Now at the trial it was proved without dispute that in 1931, prior to the issuance of the policy in question, the named assured, while operating an automobile as driver, had an accident resulting in personal injuries or property damages to another of at least $100. When, therefore, the policy in question was issued to the assured in 1933, he was already in that category of persons of whom evidence of financial responsibility was required, and hence the defendant insurer subjected itself to liability under the Financial Responsibility act, and was governed by the provisions thereof so far as its liability on this risk was concerned. The statute provides

[116 NJL Page 579]

that the insurance carrier cannot cancel or annul such policy after an accident has occurred and a cause of action therefor has accrued against the assured, regardless of any breaches or violations by the assured of the contractual provisions of the policy (and in point of fact the defendant at no time attempted to cancel the policy). Furthermore, the statute clearly indicates that if the insurer is obliged to pay a loss under such policy where there has been a breach of any of the contractual provisions of the policy by the insured, that the insurer can have recourse only against the assured for any loss that the carrier has sustained.
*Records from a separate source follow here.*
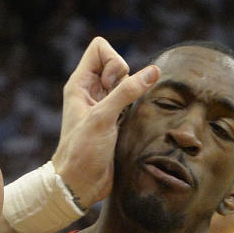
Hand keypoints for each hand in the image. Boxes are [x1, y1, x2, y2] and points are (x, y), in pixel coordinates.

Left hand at [50, 37, 159, 208]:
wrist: (80, 184)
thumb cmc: (82, 152)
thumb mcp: (103, 118)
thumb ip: (127, 92)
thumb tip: (154, 71)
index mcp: (80, 84)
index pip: (99, 48)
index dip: (112, 60)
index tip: (111, 84)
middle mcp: (91, 91)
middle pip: (117, 64)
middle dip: (125, 79)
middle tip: (116, 105)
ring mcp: (104, 106)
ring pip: (127, 84)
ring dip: (132, 95)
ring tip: (124, 117)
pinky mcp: (115, 120)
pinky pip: (132, 102)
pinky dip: (136, 107)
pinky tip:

It seems to be a fact that this policy of insurance was not issued at the request of the motor vehicle commissioner. This was not relied upon by the defendant at the argument, and we believe that the fact is immaterial. The rule is that one concerned in a motor vehicle accident, resulting in injury to another person, may have arranged in advance with an insurance company for a policy conforming to Pamph. L. 1929, p. 195, as amended, Pamph. L. 1931, p. 334; and in such case, as here, the insurer cannot escape the responsibility it has undertaken, even though the commissioner of motor vehicles has not required proof of financial responsibility. Steliga v. Metropolitan Casualty Company of New York, 113 N.J.L. 101; affirmed, 114 Id. 156; United States Casualty Co. v. Timmerman, 118 N.J. Eq. 563.

It also seems clear that the beneficiaries of the statute and of the policy provisions required thereby, are the public -- those who may be injured in a motor vehicle accident; and the policy remains valid as to third persons injured in such an accident, despite assured's breach of a warranty or condition precedent. United States Casualty Co. v. Timmerman, 118 N.J. Eq. 563. That the policy is not to be regarded as void ab initio is plainly indicated by the case last cited wherein it was pointed out that a "policy void ad initio because of a warranty or condition precedent affords no protection to the public."

We believe that the foregoing observations dispose of every question argued.

The judgment below will be affirmed, with costs.